Before I can pick my jaw back up off the floor, a gentleman comes up to me and cheerfully greets me. He has no name tag, but he dons a tailored blazer with a US Army lapel pin and a pocket square, and sports a meticulously trimmed whitish grey beard. His name is Cliff, and he addresses me by name, remembering me from my sporadic previous visits. He gently escorts me towards the back of the Townhouse, where the walk-in humidor is.

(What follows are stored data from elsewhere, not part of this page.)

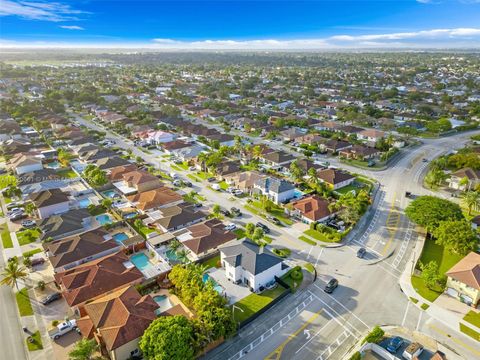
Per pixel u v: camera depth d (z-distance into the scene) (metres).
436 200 97.00
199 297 61.47
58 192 107.94
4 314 66.38
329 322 65.12
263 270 72.62
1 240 91.25
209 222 95.25
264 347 59.59
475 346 59.69
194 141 180.25
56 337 60.50
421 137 194.00
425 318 66.06
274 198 112.06
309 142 174.38
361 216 104.88
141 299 64.06
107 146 171.75
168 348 51.44
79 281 70.19
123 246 85.56
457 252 82.12
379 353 58.44
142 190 118.56
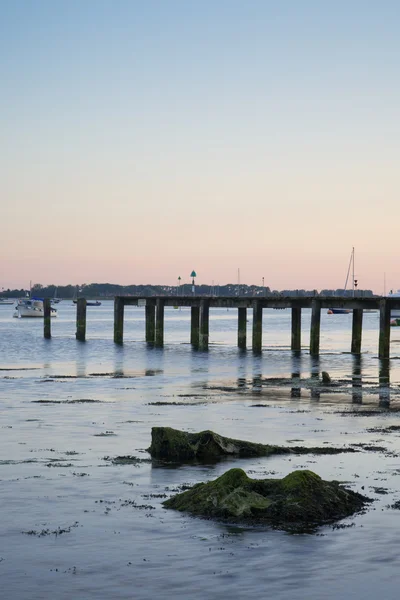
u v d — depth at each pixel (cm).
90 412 4497
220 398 5156
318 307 8344
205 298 9238
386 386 5797
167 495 2616
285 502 2361
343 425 4044
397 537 2175
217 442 3228
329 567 1962
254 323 8881
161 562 2000
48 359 8500
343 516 2353
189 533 2212
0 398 5147
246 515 2336
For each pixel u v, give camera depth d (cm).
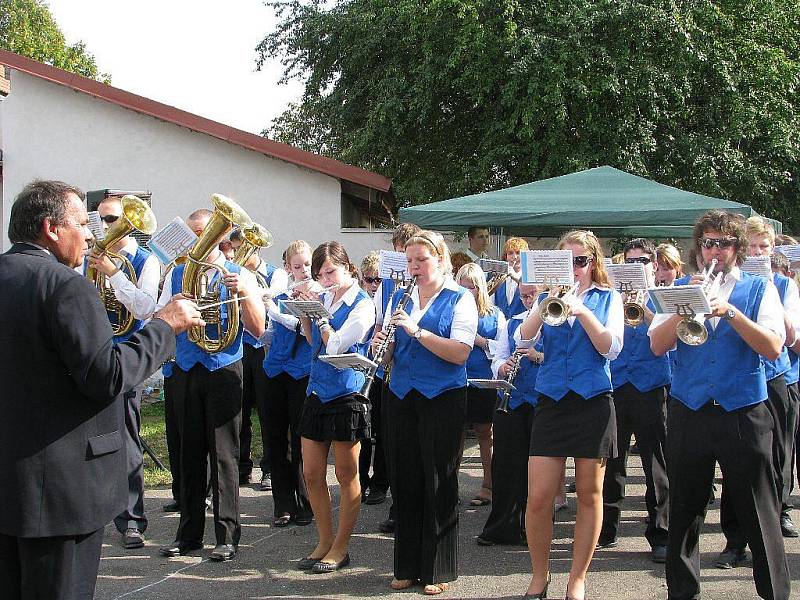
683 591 395
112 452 295
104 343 281
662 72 1445
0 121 1661
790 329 487
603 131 1458
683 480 394
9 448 277
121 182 1539
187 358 504
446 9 1505
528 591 425
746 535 387
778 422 487
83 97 1534
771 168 1595
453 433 448
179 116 1502
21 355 278
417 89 1592
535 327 440
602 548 531
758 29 1580
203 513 527
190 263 440
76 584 288
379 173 1822
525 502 542
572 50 1412
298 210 1525
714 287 378
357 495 498
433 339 437
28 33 3778
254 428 986
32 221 293
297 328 570
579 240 430
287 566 502
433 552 449
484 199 945
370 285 663
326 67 1823
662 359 512
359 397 479
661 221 858
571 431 411
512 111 1531
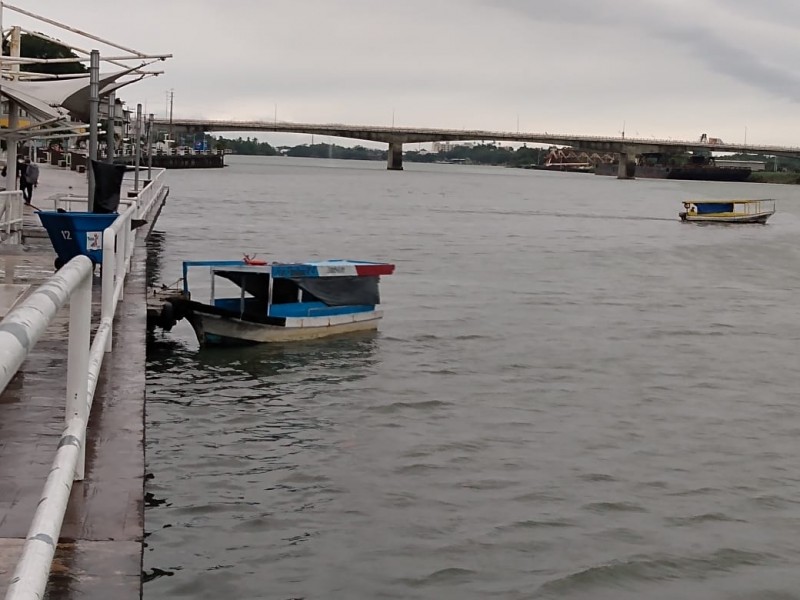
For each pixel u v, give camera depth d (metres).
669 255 45.50
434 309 26.12
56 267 15.40
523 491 12.27
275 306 20.56
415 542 10.59
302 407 15.70
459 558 10.24
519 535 10.88
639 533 11.09
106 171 17.09
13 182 22.80
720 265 42.25
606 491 12.39
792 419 16.25
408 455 13.48
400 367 18.86
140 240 22.88
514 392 17.34
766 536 11.18
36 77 21.27
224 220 58.25
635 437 14.88
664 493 12.43
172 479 12.20
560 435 14.77
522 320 25.05
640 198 127.12
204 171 182.50
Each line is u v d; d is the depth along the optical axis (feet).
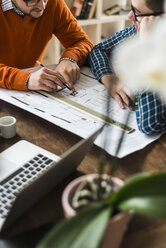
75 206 1.51
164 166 2.50
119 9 9.20
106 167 2.44
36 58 5.43
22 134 2.86
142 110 3.06
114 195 1.30
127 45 1.05
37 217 1.94
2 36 4.92
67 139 2.83
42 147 2.69
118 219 1.40
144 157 2.60
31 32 5.06
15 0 4.54
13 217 1.81
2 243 1.71
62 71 4.02
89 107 3.36
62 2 5.17
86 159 2.52
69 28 5.21
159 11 2.96
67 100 3.50
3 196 2.02
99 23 8.67
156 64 0.96
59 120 3.06
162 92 0.98
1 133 2.77
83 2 8.05
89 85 3.93
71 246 1.11
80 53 4.62
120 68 1.04
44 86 3.65
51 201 2.07
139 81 1.01
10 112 3.22
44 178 1.79
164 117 2.95
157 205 1.18
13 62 5.26
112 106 3.38
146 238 1.78
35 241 1.74
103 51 4.52
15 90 3.74
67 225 1.19
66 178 2.29
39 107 3.30
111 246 1.57
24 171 2.27
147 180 1.29
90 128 2.95
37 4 4.48
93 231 1.15
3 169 2.30
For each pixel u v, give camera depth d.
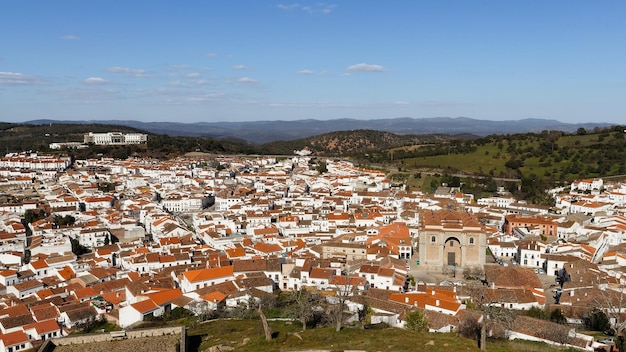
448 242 191.62
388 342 93.25
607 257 187.50
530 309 130.12
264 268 169.50
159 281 164.12
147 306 140.00
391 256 186.00
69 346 97.75
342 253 198.25
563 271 173.75
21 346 127.19
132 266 186.88
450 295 137.62
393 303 130.50
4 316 140.12
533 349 94.81
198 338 109.44
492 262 198.12
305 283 163.25
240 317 132.50
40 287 170.38
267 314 135.00
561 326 105.44
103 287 165.38
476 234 185.88
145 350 96.06
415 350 87.31
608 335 108.94
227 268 168.00
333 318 115.75
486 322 104.56
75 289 162.50
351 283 154.75
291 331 107.31
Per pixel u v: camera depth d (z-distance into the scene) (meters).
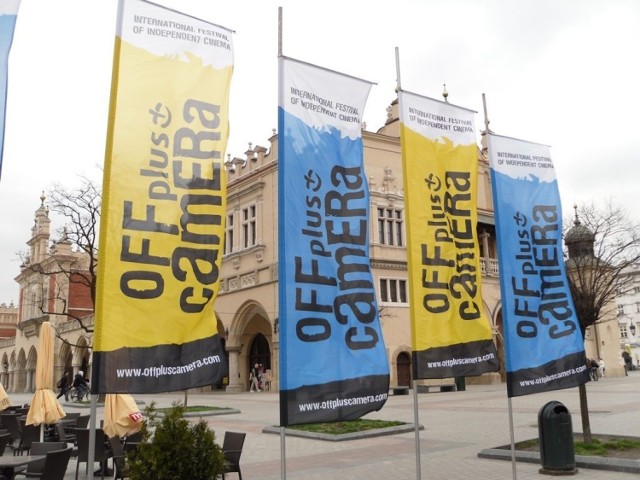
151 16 7.79
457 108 10.48
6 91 7.51
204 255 7.58
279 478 10.18
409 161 9.68
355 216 8.68
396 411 20.77
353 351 8.20
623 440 11.99
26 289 66.44
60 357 56.38
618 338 49.31
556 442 9.95
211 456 6.79
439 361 9.14
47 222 63.16
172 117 7.69
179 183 7.56
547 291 10.57
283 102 8.35
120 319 6.88
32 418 13.12
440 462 11.28
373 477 10.10
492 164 10.66
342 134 8.88
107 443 11.26
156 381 6.96
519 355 9.86
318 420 7.70
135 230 7.15
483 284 40.62
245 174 38.41
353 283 8.43
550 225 10.98
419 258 9.41
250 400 28.64
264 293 35.66
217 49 8.27
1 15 7.68
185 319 7.30
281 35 8.59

I’m greeted inside by Barry, a humble longtime veteran of the cigar industry whose sole display of pride is a subtle lapel pin indicating his official certification in all things tobacco. He remembers me too, greeting me by name; he asks me about how Fine Tobacco NYC’s latest event with Hiram Solomon went, and mentions seeing me in some the event photos. He immediately escorts me towards the Pan Americana shelf, where he knows one of my all-time favorite Sherman cigars reside. Barry professionally stands in the corner, allowing his many customers to take all the time they need in choosing their cigars, all the while exchanging jokes and tidbits of stories with them without losing a beat. I grab my Pan Americana and purchase it with Ryan, one of the younger members of the crew. As he compliments me on my bow tie, I can’t help but notice his suit is tailored to perfection, giving me, and even the older guys a run for our money.

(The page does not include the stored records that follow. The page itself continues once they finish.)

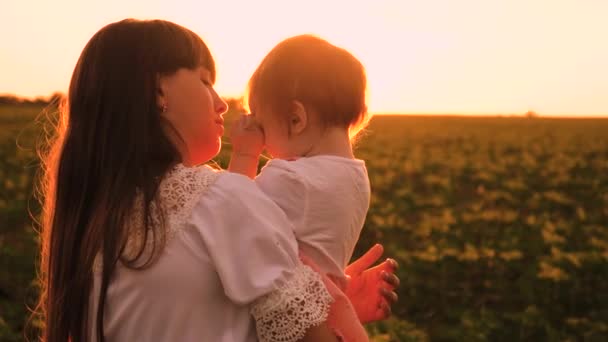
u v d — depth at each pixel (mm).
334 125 2203
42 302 2207
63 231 2049
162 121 2023
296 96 2180
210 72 2154
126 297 1917
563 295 8742
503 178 22594
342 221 2102
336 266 2105
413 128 55594
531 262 10719
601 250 11531
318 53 2188
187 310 1889
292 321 1856
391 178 20078
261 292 1844
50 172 2145
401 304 8492
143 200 1940
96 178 2014
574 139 43781
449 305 8500
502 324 7555
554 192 17094
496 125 62969
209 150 2096
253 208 1916
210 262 1894
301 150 2201
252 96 2268
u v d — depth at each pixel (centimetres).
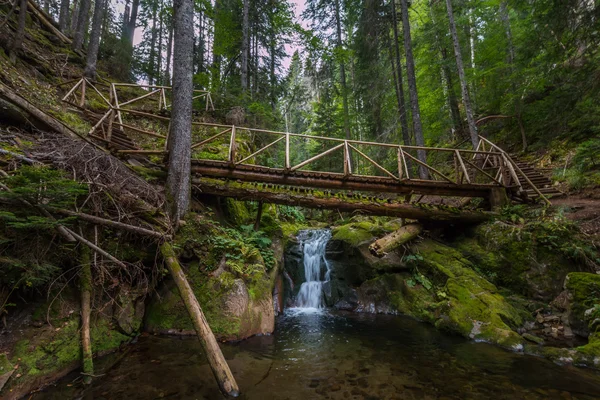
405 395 302
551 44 760
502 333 454
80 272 358
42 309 321
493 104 1271
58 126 496
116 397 277
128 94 1071
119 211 408
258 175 658
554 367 362
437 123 1495
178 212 527
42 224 279
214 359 305
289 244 890
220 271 496
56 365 301
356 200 723
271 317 522
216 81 1222
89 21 1889
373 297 713
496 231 664
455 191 755
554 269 555
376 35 1495
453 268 648
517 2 1000
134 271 423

I initially have to stand, due to there being only about a dozen places to sit. No worries though; it gives me ample opportunity to converse with the amiable metalheads coming in from out of town for the first time to catch Black Sabbath at the Garden later tonight. Standing up also lets me admire up close the many ornately decorated humidors, signature cigar accessories, and framed pictures and autographed memorabilia by celebrities like Frank Sinatra up close while the radio plays John Lennon’s “Watching the Wheels.” The crowd is mainly a healthy mix of young and old men, with very few women to be found; not surprising, since the decor gives off more of a turn-of-the-century man cave vibe than anything else.
The Pan Americana cigar I’m smoking is what you’d get if you took the Townhouse itself and tried to make a flavor out of it based on its vibes, aesthetics, and feel. It’s thick and well-drawn, and its flavor is about as richly earthy as you can get. Brilliant, to put it in one word.
A space eventually opens up, and I take a seat in one of the four chairs centered around a grand ashtray, right next to the register. I’m immediately drawn into a conversation between a construction worker named Roland and a Romanian American gentleman about the GOP primaries. The conversation is soft-spoken and enjoyable, despite the touchy subject, and it transitions seamlessly into Roland telling us about the time he unknowingly ended up offering a puff of his cigar to Paul McCartney on the street.
I go up to Leonor, the lovely female staff member, if I’m permitted to break out a cigar I brought from home. She smiles and approves, asking me if there’s anything else I need. I ask if I can take a picture with her. She again says yes, and after a few well-placed one liners, Cliff gladly plays photographer. Roy Orbison’s “Pretty Woman” is playing by this point, seemingly on cue. I'm even lucky enough to catch sight of Yakub, one of the Townhouse’s managers. His wool and silk blazer, vest and bow tie combination alone, also meticulously tailored, indicate his rank; again, no need for a name tag. He greets me on his way downstairs and agrees to pose for a quick photo with Adam, another longtime staff member. It's a temporary reprieve from the great responsibility that comes with managing one of the City’s most iconic cigar lounges, but as the photo shows, Yakub joyfully carries a heavy weight on his shoulders.
Cigars are smoked, more stories are told, jokes are exchanged, wisdom is passed down, good times are had by all. Next thing I know, it’s 4:30. As I prepare to leave, the staff and my smoke mates bid me farewell one by one. It certainly wasn’t my first time smoking at the Nat Sherman Townhouse, and it certainly won’t be my last, if I have anything to say about it.
But that doesn't make it any harder to leave.